▶ [Work order]:
The answer must consist of every line in the records below that contains the string "CRCB".

[Stored data entries]
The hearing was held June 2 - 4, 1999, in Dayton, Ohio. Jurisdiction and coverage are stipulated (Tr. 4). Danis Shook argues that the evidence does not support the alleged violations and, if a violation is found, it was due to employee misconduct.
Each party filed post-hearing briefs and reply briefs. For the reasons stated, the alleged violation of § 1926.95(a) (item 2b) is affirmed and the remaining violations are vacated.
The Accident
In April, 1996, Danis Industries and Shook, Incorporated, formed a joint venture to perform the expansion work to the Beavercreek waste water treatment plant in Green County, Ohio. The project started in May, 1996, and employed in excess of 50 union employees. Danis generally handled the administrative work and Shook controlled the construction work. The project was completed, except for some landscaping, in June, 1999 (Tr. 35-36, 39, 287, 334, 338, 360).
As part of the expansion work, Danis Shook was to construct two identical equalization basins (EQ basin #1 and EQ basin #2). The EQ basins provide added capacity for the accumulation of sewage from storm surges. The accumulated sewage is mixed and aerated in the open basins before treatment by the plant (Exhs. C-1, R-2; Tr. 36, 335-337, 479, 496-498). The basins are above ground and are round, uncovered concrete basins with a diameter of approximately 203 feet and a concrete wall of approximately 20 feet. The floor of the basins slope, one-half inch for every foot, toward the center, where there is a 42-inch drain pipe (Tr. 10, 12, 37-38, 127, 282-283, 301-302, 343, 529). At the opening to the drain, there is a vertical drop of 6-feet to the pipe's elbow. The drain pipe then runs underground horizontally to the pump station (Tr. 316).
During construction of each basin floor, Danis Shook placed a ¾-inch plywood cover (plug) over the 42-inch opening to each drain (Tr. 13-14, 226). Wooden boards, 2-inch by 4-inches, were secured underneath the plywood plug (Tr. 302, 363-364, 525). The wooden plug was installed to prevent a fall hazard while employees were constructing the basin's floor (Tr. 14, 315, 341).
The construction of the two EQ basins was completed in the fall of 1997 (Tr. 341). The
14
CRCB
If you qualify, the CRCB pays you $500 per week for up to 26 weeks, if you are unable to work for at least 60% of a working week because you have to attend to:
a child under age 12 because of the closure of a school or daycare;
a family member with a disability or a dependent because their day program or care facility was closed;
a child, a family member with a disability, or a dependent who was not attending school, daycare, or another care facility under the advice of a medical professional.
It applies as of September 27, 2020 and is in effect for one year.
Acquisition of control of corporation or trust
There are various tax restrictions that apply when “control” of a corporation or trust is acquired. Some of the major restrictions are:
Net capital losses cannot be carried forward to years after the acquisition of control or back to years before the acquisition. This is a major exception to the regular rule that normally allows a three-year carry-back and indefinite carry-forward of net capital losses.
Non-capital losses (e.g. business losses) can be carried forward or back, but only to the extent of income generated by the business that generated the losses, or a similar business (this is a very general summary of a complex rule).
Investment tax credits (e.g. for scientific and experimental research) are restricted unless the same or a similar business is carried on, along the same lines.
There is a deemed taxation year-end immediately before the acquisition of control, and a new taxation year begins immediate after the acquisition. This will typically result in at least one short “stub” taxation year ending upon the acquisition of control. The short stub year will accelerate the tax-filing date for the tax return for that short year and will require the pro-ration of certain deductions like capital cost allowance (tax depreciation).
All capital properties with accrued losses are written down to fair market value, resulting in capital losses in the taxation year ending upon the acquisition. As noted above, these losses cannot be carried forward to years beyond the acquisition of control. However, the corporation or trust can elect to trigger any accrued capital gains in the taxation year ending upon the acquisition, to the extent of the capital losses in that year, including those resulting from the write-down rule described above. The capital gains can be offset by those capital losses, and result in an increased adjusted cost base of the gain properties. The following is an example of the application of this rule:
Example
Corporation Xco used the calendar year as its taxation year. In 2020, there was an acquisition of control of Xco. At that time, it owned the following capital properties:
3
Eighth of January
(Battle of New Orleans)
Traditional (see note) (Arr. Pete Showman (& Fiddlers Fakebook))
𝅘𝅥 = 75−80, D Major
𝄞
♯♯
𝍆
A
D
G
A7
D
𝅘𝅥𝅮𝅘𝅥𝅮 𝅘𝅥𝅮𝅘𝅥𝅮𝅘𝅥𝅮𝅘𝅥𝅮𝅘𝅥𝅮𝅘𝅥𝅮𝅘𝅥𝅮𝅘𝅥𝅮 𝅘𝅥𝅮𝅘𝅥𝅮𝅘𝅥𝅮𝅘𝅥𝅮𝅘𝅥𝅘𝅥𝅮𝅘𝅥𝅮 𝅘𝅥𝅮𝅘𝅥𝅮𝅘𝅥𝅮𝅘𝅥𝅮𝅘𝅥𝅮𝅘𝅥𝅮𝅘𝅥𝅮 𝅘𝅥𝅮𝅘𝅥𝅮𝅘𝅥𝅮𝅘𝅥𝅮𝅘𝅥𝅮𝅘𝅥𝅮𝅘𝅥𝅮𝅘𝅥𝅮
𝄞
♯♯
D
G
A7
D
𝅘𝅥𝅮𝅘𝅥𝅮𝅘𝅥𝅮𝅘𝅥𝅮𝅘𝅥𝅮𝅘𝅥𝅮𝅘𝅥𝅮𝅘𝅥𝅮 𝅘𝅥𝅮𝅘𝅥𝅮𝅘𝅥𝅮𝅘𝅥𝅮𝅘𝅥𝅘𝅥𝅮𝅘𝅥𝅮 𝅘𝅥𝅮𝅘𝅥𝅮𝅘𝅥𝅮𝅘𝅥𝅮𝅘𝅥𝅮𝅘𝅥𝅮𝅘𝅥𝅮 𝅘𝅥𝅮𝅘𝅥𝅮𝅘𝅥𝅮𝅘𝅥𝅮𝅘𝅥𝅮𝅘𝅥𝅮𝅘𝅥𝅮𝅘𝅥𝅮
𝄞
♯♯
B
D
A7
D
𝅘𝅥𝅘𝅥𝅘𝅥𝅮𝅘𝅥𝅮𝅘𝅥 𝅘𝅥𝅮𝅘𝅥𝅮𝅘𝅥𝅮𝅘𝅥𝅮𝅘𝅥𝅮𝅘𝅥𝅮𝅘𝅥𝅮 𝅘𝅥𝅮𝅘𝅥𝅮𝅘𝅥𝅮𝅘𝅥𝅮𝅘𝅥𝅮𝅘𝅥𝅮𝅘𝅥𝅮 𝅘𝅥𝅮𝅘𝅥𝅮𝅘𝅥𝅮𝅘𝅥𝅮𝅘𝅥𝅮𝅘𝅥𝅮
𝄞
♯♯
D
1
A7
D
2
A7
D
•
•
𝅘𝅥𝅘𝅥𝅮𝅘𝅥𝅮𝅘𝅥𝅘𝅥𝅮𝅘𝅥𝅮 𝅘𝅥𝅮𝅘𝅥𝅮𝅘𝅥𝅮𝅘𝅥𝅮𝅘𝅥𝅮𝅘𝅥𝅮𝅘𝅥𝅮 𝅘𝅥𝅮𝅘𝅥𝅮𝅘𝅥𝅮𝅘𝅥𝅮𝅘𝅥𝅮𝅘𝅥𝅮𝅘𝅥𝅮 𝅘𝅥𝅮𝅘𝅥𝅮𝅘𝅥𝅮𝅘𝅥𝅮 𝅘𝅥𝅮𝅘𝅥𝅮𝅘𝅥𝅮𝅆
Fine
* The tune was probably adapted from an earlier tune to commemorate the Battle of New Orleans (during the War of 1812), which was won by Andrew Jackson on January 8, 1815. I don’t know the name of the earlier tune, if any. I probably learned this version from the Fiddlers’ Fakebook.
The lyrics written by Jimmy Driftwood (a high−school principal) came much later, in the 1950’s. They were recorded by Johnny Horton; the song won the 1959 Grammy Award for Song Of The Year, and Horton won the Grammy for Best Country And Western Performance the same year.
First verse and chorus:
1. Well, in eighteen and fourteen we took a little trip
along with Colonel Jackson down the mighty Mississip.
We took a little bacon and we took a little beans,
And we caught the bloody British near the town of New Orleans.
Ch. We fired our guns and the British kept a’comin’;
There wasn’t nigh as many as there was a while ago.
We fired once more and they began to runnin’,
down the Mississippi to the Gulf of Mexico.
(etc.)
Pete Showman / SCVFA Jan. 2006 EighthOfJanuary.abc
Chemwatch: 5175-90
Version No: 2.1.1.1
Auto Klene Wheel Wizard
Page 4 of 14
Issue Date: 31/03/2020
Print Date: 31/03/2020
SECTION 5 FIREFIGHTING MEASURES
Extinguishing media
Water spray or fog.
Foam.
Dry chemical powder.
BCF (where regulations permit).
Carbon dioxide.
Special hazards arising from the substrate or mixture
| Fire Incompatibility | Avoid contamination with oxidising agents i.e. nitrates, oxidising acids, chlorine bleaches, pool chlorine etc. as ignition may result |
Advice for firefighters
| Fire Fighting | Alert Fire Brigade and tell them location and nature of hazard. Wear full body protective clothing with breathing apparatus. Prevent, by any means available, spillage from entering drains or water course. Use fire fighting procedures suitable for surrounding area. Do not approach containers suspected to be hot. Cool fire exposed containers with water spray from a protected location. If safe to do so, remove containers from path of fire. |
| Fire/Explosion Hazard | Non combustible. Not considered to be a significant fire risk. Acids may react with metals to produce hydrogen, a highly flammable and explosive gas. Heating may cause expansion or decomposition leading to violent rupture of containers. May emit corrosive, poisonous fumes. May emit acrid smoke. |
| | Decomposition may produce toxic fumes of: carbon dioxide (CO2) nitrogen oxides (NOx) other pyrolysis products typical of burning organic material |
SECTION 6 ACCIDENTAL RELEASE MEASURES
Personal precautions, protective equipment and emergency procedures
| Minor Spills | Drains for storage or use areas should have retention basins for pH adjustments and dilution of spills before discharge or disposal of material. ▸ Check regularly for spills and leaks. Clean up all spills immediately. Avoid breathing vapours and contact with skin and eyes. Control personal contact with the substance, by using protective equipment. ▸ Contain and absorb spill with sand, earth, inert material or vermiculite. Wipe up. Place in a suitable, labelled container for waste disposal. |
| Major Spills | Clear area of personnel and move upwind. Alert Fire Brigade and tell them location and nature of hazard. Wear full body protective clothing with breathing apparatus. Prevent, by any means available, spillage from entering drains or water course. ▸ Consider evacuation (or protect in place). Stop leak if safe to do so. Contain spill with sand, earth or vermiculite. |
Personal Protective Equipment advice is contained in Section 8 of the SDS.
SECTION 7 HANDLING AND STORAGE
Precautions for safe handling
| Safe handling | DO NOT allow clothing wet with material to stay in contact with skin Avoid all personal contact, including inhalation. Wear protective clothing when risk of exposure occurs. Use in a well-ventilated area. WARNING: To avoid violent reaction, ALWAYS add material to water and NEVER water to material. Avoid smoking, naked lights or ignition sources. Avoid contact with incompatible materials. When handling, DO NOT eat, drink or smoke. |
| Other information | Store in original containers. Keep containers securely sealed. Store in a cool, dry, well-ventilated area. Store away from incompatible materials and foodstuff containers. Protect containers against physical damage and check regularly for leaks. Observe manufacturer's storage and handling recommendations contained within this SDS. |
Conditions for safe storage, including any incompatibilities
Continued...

▶ [Solved exercise]:
CRCB
If you qualify, the CRCB pays you $500 per week for up to 26 weeks, if you are unable to work for at least 60% of a working week because you have to attend to:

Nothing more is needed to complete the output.